UC Santa Cruz Creates New Chair to Bolster Diversity in Astronomy
“to attract and train new astronomers from all walks of life”
Diversity in higher education will eventually be a bigger priority than science.
Campus Reform reports:
College’s ‘diversity in astronomy’ push is out of this world
The University of California Santa Cruz announced a $1.5 million privately-funded endowment for a new chair position created to bolster “diversity in astronomy,” with another $500,000 contributed to the program by the university.
The Vera Rubin Presidential Chair for Diversity in Astronomy “was created to advance the cause of diversity, equity, and inclusive excellence in astronomy,” UC Santa Cruz said. The chair bears the name of late astronomer Vera Rubin, whom the school describes as “a champion of inclusivity in science.”
The chair will be expected to “embody the spirit of diversity in one of a variety of ways, such as their proven ability to attract and train new astronomers from all walks of life.”
The position “will be a bridge of support across cultural, ethnic, and economic hurdles to engage the brightest minds in astronomy,” UC Santa Cruz professor and chair of the Department of Astronomy and Astrophysics Enrico Ramirez-Ruiz said.

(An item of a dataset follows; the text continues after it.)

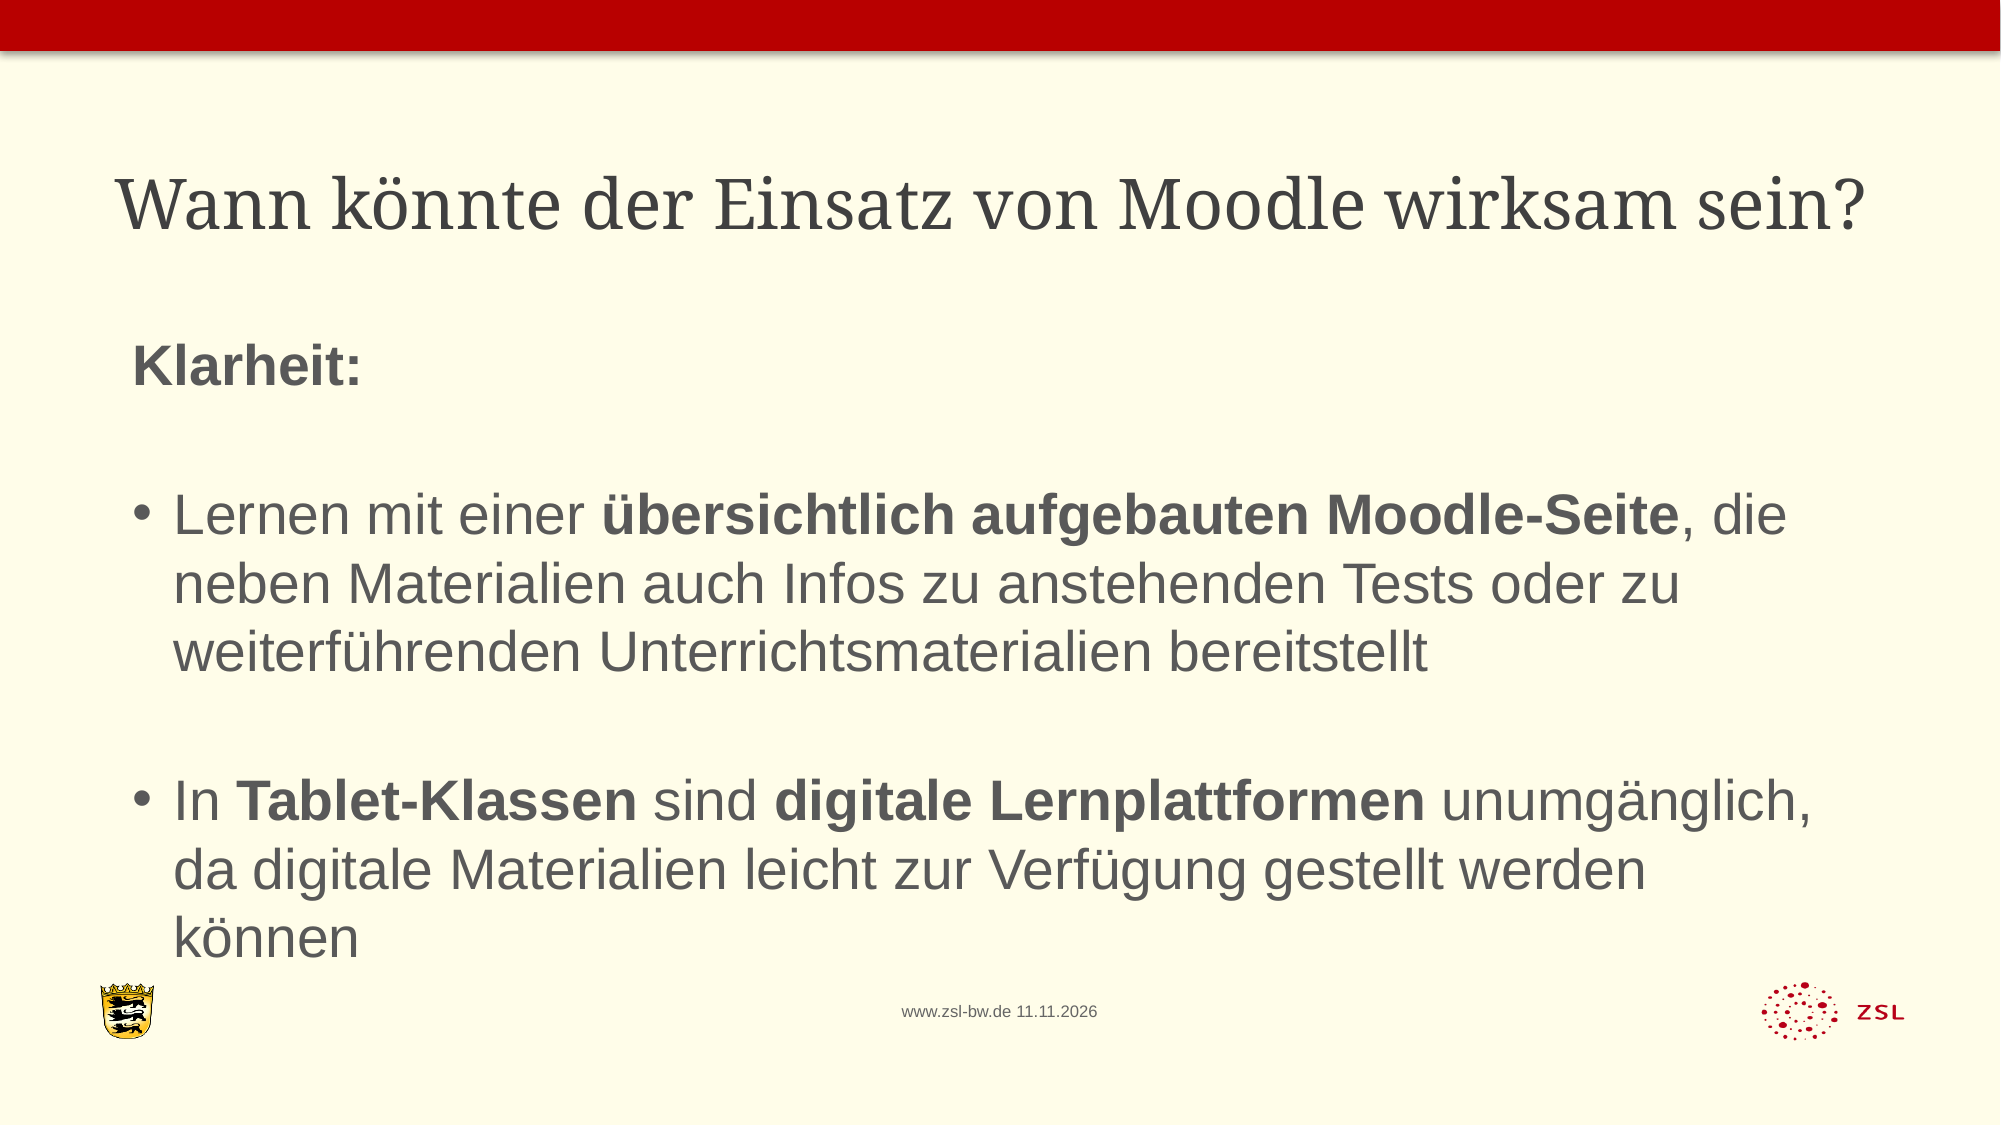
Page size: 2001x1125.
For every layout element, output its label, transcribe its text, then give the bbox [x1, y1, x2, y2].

UC Santa Cruz points out that, even before the creation of such a position, women made up half of its astronomy Ph.D. students for more than a decade. Nearly a third of the school’s graduate students are historically underrepresented identities. UC Santa Cruz boasts that its astronomy and astrophysics department’s six female professors make up “the largest tenured cohort of female astronomers in the nation.”
A large portion of the funding for the chair position was gifted by UC Santa Cruz professor emerita of astronomy and astrophysics Sandra Faber and her husband Andrew Faber. The couple launched the campaign to create the chair with their initial gift of $250,000. The university reported that it contributed $500,000, in addition to contributions gifted by the Heising-Simons Foundation and other private donors.
Donations tax deductible
to the full extent allowed by law.
Anything to do with black holes?
Dark Matter Lives
They should at least be honest in their announcement of the open position: “White males need not apply.”
Oh if only Steven Hawking were still with us so he could apply.